Items from a dataset:
######

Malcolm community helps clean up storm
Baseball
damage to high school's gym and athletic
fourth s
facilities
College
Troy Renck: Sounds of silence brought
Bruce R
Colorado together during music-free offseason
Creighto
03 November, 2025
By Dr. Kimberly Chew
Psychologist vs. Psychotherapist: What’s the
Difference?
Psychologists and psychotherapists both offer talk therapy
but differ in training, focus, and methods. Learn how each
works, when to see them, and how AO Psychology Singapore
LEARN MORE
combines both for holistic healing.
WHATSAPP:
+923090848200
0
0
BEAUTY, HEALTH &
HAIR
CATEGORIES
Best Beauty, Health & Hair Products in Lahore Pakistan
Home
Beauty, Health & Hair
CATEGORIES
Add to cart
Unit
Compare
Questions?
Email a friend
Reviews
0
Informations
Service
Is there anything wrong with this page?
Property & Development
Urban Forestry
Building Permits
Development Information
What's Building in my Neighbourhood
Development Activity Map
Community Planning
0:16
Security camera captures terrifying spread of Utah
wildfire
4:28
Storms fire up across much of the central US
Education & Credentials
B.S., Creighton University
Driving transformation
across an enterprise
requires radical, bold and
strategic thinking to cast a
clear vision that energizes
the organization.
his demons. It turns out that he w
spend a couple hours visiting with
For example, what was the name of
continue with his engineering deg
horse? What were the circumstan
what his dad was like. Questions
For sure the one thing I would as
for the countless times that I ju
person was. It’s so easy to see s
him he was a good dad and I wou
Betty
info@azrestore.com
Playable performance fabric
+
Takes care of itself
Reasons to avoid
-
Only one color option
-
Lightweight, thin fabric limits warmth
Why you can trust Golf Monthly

######

EXERCISE DETAILS >>
Return a copy of every line in the records that includes the string "Building".

YOUR SOLUTION >>
Building Permits
What's Building in my Neighbourhood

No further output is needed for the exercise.